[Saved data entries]
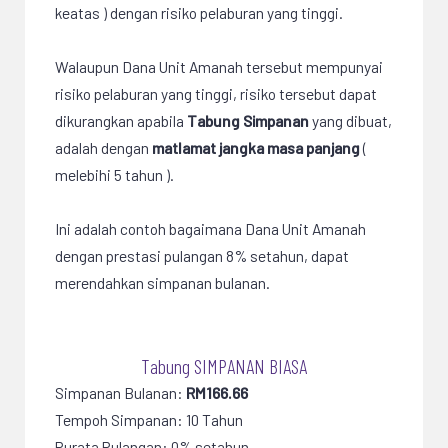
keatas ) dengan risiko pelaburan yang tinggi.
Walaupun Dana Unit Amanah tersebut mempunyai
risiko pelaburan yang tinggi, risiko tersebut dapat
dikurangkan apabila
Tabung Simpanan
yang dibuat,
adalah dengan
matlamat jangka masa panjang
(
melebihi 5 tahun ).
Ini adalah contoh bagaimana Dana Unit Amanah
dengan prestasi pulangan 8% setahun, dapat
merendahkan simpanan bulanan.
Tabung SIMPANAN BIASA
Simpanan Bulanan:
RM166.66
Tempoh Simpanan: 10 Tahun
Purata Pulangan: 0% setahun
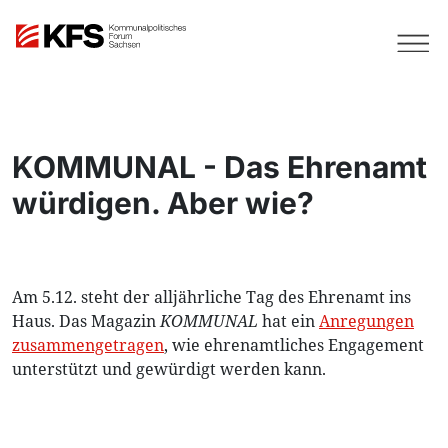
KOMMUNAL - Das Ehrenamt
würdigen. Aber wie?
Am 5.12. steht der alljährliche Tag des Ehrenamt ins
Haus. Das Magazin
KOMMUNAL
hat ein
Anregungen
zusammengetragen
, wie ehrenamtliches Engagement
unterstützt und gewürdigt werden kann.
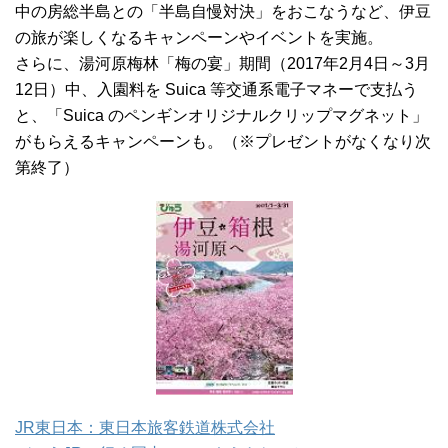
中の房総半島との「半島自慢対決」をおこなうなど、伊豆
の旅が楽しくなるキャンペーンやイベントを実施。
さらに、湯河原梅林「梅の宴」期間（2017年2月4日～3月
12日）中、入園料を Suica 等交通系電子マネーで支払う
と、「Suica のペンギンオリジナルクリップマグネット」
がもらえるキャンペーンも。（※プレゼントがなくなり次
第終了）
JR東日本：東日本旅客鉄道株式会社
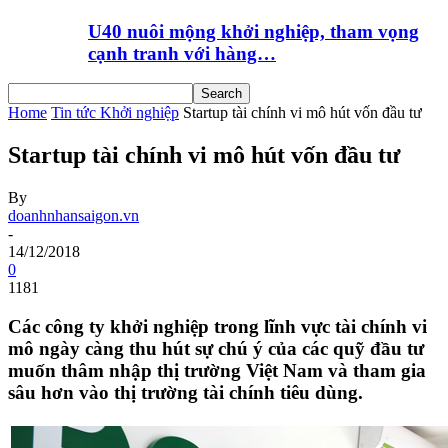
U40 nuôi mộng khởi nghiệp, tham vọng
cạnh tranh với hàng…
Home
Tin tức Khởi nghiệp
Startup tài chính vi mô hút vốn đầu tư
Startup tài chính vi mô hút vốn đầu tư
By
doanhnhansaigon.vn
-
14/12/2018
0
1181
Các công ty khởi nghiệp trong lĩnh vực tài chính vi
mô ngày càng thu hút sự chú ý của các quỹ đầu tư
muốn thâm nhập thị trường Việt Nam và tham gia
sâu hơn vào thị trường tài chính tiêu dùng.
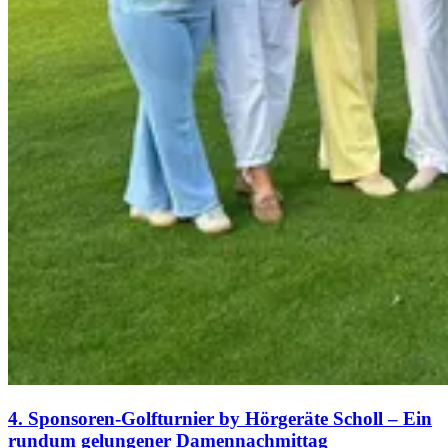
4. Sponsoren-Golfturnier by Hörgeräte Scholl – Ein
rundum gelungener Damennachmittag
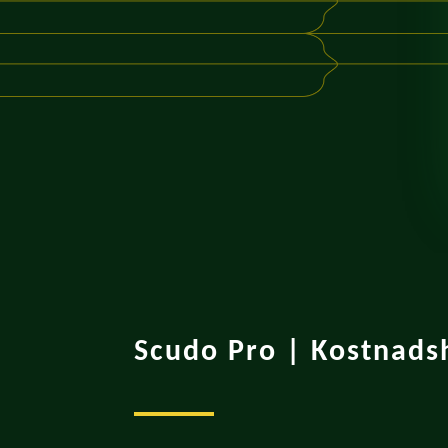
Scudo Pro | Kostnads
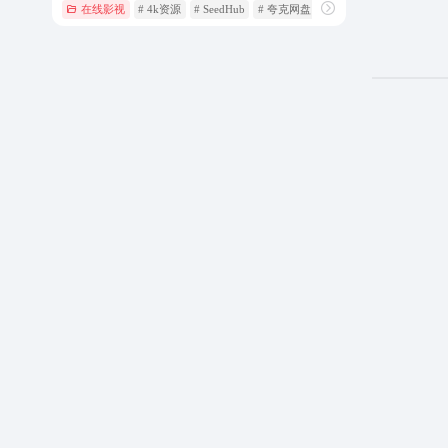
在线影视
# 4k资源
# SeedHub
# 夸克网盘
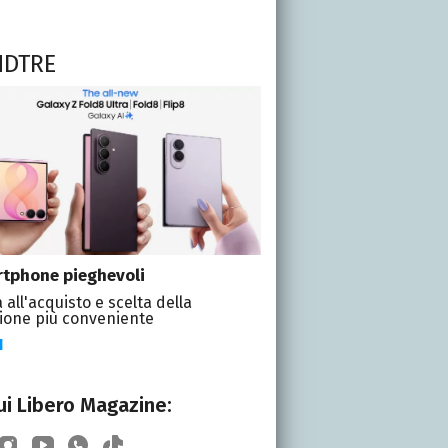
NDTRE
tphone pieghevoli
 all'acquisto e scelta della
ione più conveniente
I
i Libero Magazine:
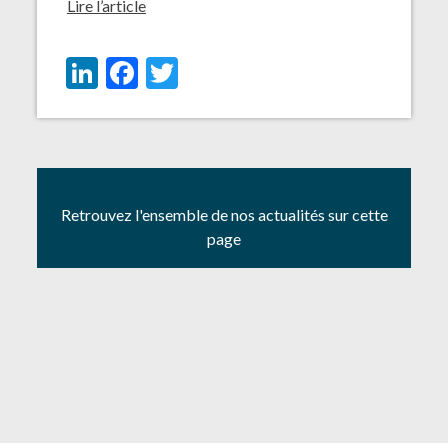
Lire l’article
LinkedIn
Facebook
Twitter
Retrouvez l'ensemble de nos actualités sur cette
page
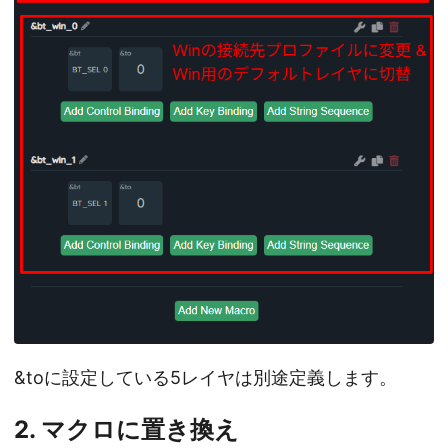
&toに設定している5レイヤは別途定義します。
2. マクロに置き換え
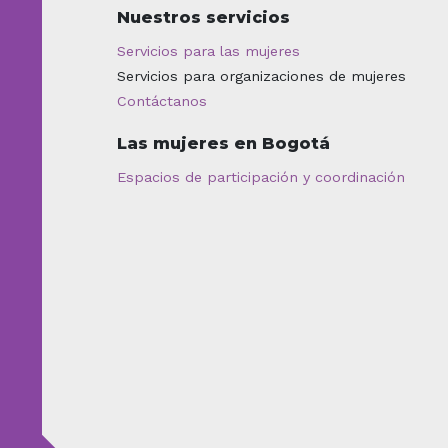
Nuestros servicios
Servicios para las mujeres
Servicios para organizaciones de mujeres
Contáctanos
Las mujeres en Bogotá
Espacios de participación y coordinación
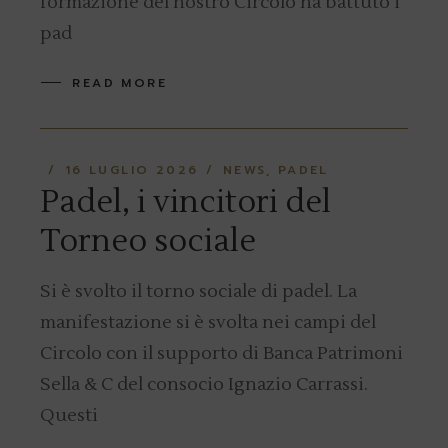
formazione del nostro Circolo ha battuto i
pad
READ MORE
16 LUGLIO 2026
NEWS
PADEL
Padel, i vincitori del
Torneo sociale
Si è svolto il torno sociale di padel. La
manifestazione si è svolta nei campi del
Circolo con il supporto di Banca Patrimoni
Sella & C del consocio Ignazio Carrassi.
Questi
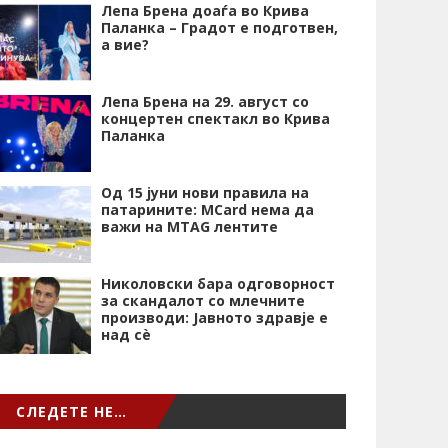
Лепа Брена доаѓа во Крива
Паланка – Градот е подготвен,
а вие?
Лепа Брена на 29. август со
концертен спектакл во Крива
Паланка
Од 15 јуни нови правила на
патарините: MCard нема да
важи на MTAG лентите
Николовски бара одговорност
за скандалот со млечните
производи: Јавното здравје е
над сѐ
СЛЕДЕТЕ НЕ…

[About this exercise]
Output only the lines above from the line that holds "4. Sponsoren-Golfturnier by" through the line that holds "важи на MTAG лентите", both ends included, and exclude pictures.

[Final answer]
4. Sponsoren-Golfturnier by Hörgeräte Scholl – Ein
rundum gelungener Damennachmittag
Scudo Pro | Kostnads
在线影视
# 4k资源
# SeedHub
# 夸克网盘
NDTRE
tphone pieghevoli
 all'acquisto e scelta della
ione più conveniente
I
i Libero Magazine:
Lire l’article
LinkedIn
Facebook
Twitter
Retrouvez l'ensemble de nos actualités sur cette
page
&toに設定している5レイヤは別途定義します。
2. マクロに置き換え
Nuestros servicios
Servicios para las mujeres
Servicios para organizaciones de mujeres
Contáctanos
Las mujeres en Bogotá
Espacios de participación y coordinación
formazione del nostro Circolo ha battuto i
pad
READ MORE
16 LUGLIO 2026
NEWS
PADEL
Padel, i vincitori del
Torneo sociale
Si è svolto il torno sociale di padel. La
manifestazione si è svolta nei campi del
Circolo con il supporto di Banca Patrimoni
Sella & C del consocio Ignazio Carrassi.
Questi
Лепа Брена доаѓа во Крива
Паланка – Градот е подготвен,
а вие?
Лепа Брена на 29. август со
концертен спектакл во Крива
Паланка
Од 15 јуни нови правила на
патарините: MCard нема да
важи на MTAG лентите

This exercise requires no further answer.